Ran out of the result is this:
1 ID I1, I2 S1 S2 inc_len skp_len psi1 psi2 delta.mle post_pr 2 1225 160 0169 6180 90 1 0934 -0.0663 0.4367 3 15 829 52 58 12 41 180 90 12:31 0.128 -0.1819 0.8867 4 20347 1084 930 371 615 180 90 0.368 0.232 1 -0.1365 5 21374 4105 118 292 54 169 90 0 949 0742 -0.2065 1 6 24 817 177 275 263 741 143 90 0.288 0.183 -0.1057 0 974 7 32 815 624 564 549 1261 180 90 0.356 0179 -0.1774 1 8 43 143 155 332 22341180 90 0,189 0,031 -0,158 1 9 46 548 1685 4040 216 1752 180 90 0.173 0058 -0.1145 1
Each row is forecast prior to entry.
The second function DNN:
Download model
Darts_DNN get_data -d transFeature cisFeature trainedParam -t A5SS
prediction
Darts_DNN predict -i darts_bht.flat.txt -e RBP_tpm.txt -o pred.txt -t A5SS
The first of these documents is Input feature file (* .h5) or Darts_BHT output (* .txt)

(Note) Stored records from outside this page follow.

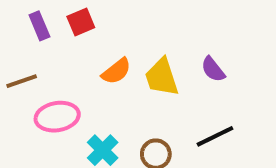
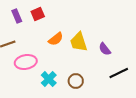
purple semicircle: (213, 69) -> (105, 49), moved
black line: (215, 136) -> (119, 73), moved

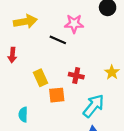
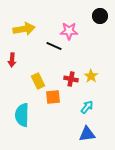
yellow star: (112, 72) -> (91, 76), moved
cyan arrow: (94, 106) -> (87, 107), size x0.6
cyan semicircle: (23, 115) -> (22, 115), size x1.6

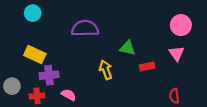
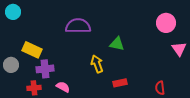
cyan circle: (33, 13) -> (13, 12), moved
pink triangle: (177, 53) -> (179, 49), moved
red rectangle: (147, 66) -> (120, 83), moved
gray circle: (12, 86) -> (11, 65), moved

ID I1 I2 S1 S2 inc_len skp_len mu.mle delta.mle post_pr CHR1 -: 10002681: 10002840: 10002738: 10002840: 9996576: 9996685 581 0 462 0 155 99 1 0 0 CHR1: -: 100 176 361: 100 176 505: 100 176 389: 100 176 505: 100174753: 100174815 28 0 49 2 126 99 1 0.248 -0.0493827160493827 CHR1: -: 109 556 441: 109 556 547: 109 556 462: 109 556 547: 109 553 537: 0 37 2 109 554 340 81 119 99 0.0430341230167355 -0.0430341230167355 0.188 CHR1 -: 11009680: 11009871: 11009758: 11009871: 11007699: 11008901 11 2 49 4 176 99 0.755725190839695 0.117542135892979 0.329333333333333 chr1:-:11137386:11137500:11137421:11137500:11136898:11137005 80 750 64 738 133 99 0.0735580941766509 -0.0129207126090368 0
The second file is Kallisto expression files
thymus adipose RPS11 2678.83013 2531.887535 ERAL1 14.350975 13.709394 DDX27 18.2573 14.02368 DEK 32.463558 14.520312 PSMA6 102.332592 77.089475 TRIM56 4.519675 6.14762566667 TRIM71 0.082009 0.0153936666667 UPF2 7.150812 5.23628033333 FARS2 6.332831 7.291382 ALKBH8 3.056208 1.27043633333 ZNF579 5.13265 8.248575
Results document ID is the first column, the second column is true label, tag prediction third column:
ID Y_true Y_pred chr22:-:39136893:39137055:39137011:39137055:39136271:39136437 1.000000 0.318161 chr12:-:69326921:69326979:69326949:69326979:69326457:69326620 1.000000 0.073966 chr3:-:49053236:49053305:49053251:49053305:49052920:49053140 0.947333 0.295664 chr4:-:68358468:68358715:68358586:68358715:68357897:68357993 1.000000 0.304907 chr11:-:124972532:124972705:124972629:124972705:124972027:124972213 0.937333 0.365548 chr15:+:43695880:43696040:43695880:43695997:43696610:43696750 1.000000 0.450762
reference:
The Expanding Landscape of Alternative Splicing Variation in Human Populations.